## Extract provided
┏━━

An aspect of the disclosure here relates to spatial audio rendering of a sound program by a decoder side process, in accordance with metadata associated with the sound program, where the metadata is provided by a process executing in a content creation side. Other aspects are also described.
A sound program can be produced as a live recording such as a recording of a concert or a sporting event (with or without accompanying video), or it can be previously recorded or previously authored, e.g., using a software application development platform for instance as the soundtrack of a segment of a video game. In all cases, the sound program may be tuned in the content creation side, using digital signal processing, to the taste of a content creator (e.g., a person working as an audio mixer.) The tuned sound program may then be encoded for bitrate reduction before being delivered to a listener's playback device, for instance over the Internet. At the playback device, or in the decoding side, the sound program is decoded and then rendered into speaker driver signals that are appropriate to the listener's sound subsystem (e.g., headphones, a surround sound loudspeaker arrangement.)
A sound program may be digitally processed by a spatial audio renderer, so that the resulting speaker driver signals produce a listening experience in which the listener perceives the program closer to how they would hear a scene if they were present in the scene that is being recorded or synthesized. The spatial audio renderer would enable the listener to for example perceive the sound of a bird chirping as coming from a few meters to their right, and another animal rustling through leaves on the ground a few meters to their left, or the sound of the wind blowing against the trees as being all around them.
A content creator may decide to craft a sound program so that it carries with it the content creator's wishes for how a particular scene should be heard. For example, the creator may wish to have the voice of a particular person in the scene that is being recorded to be muffled or muted, so that for example sensitive speech by the person will not be heard by listeners. This may for example be the voices of a coach and a player who are huddling during a sporting event, to discuss confidential game strategy. The various aspects of the disclosure here enable the content creation side to instruct the decoding side via metadata of the sound program, to attenuate or even omit from playback any discrete audio objects in the sound program that might be positioned in a metadata-specified, masking zone (e.g., a three dimensional zone or a three dimensional acoustic zone), when the sound program is being spatial audio rendered for playback by the decoding side.

┗━━

## The problem
Reproduce the passage on spatial audio rendering metadata, everything from "An aspect of" down to "are also described.", swapping "decoder side" for "playback side". These items come from a different source than the text.

(Dataset entries)
┏━━

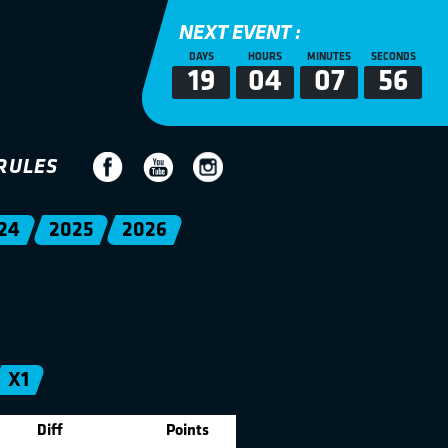
NEXT EVENT :
DAYS
HOURS
MINUTES
SECONDS
19
04
07
56
RULES
24
2025
2026
X1
Diff
Points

┗━━

## Task output
An aspect of the disclosure here relates to spatial audio rendering of a sound program by a playback side process, in accordance with metadata associated with the sound program, where the metadata is provided by a process executing in a content creation side. Other aspects are also described.